EDM matches the data with elements, and matches the database and data warehouse with the domain of extension set. EDM manages to apply the extension set theory and extension logic into data mining in theory, and consequently form the basic theory of mining extension knowledge. In the method, EDM manages to match database, data warehouse and formal system which built on element logic cell, and form a knowledge representation method which is suitable for data transformation. Using extension reasoning and extension tools such as correlation function, we can establish extension data mining methods suitable for mining extension knowledge.
Currently, the extension data mining research mainly focuses on extension classification knowledge mining, conductive knowledge mining and extension clustering knowledge mining which is based on database, the extension knowledge mining based on knowledge base and the computer implementation of these methods with the cases.
4 The development prospects of Extension data mining
With the rapid development of information technology, management information systems, Internet, data mining and knowledge management are accumulating more and more data, information and knowledge. We will move forward to information overload era from data explosion and knowledge explosion era. In the knowledge overload era, businesses’ decision-maker is in more need of practical knowledge. For example, in an increasingly competitive market, customers have become important resources today. The transformation knowledge will help the initial registration users and customers become ?loyal customers, so as to reduce the cost of customer retention and new customer development. During credit risk analyzing, it is not only necessary to identify high-risk customers, but also have to take measures to stop fraud actions of motivated customers, The classification methods and their extension-related knowledge is of great development potentials. During new products development, implicational analysis helps to find product trends earlier and identify the potential need of customer. During business process optimizing, extension data mining can contribute to identify bottlenecks in the efficiency and take transformation measures. In the medical industry, transformed knowledge can help doctors to detect fundamental change symptoms much earlier and identify the most effective programs to improve treatment. In marketing, the transformation knowledge has a guiding significance to market development. All in all, extension data mining can play a role in classification transformation, finding the root causes of the problem, identifying potential transformation knowledge, and so on. Therefore, extension data mining has broad application prospects.
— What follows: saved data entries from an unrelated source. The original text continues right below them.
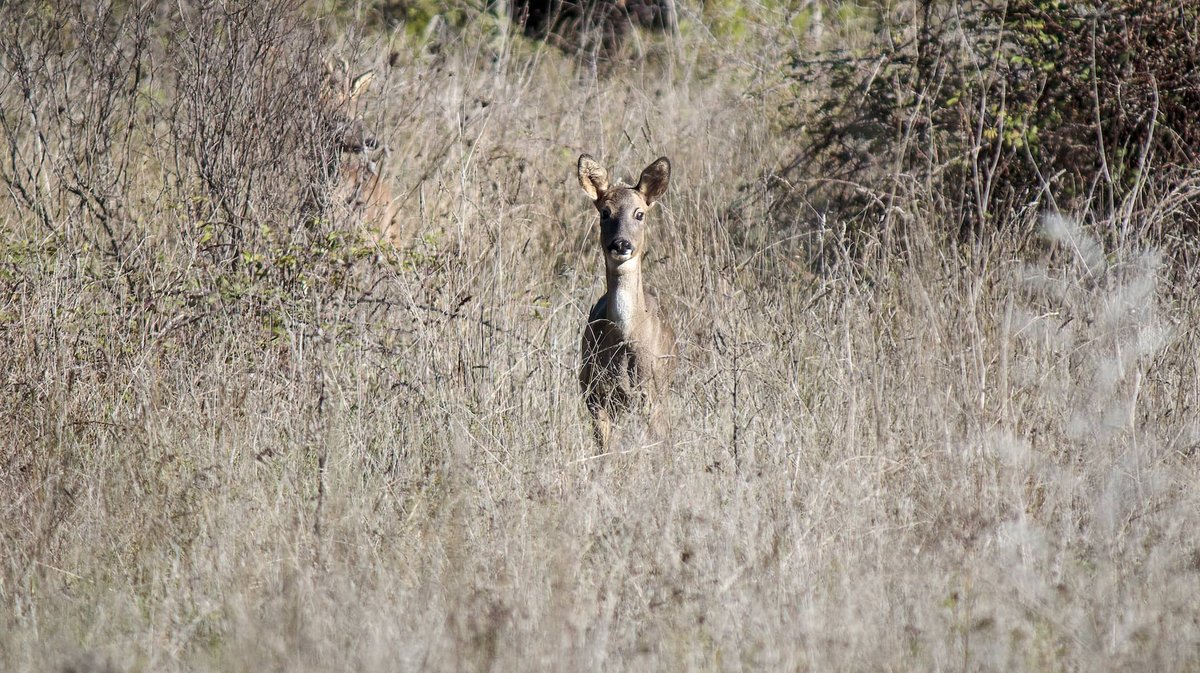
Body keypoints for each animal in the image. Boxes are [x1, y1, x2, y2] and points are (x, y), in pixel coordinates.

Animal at [578, 152, 681, 446]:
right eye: (605, 212)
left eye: (640, 213)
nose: (621, 244)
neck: (626, 338)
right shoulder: (595, 396)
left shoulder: (652, 394)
At present, in the extension data mining area, from the standpoint of extension theory, methods, algorithms, applications, technical improvements, some experts have studied the existed data mining problems mentioned above by using the Extension principles and methods and achieved some achievements. With in-depth study and strengthen research efforts, there will be research results with a greater application value.
The knowledge-based economy has greatly accelerated the pace of economic globalization. The ever-changing environment shortens the information’s and knowledge’s update cycle. So innovation and resolving contradictory problems have become an increasingly important work of all kinds of occupations. Therefore, how to mine transforming knowledge has become an important task of researching data mining.
At present, studying object of extension data mining has its limit in relational database or data warehouse. In fact, when studying text, image and video data, web data and so on, we should also consider the effect of transformation on data. And these are also the study area of extension data mining.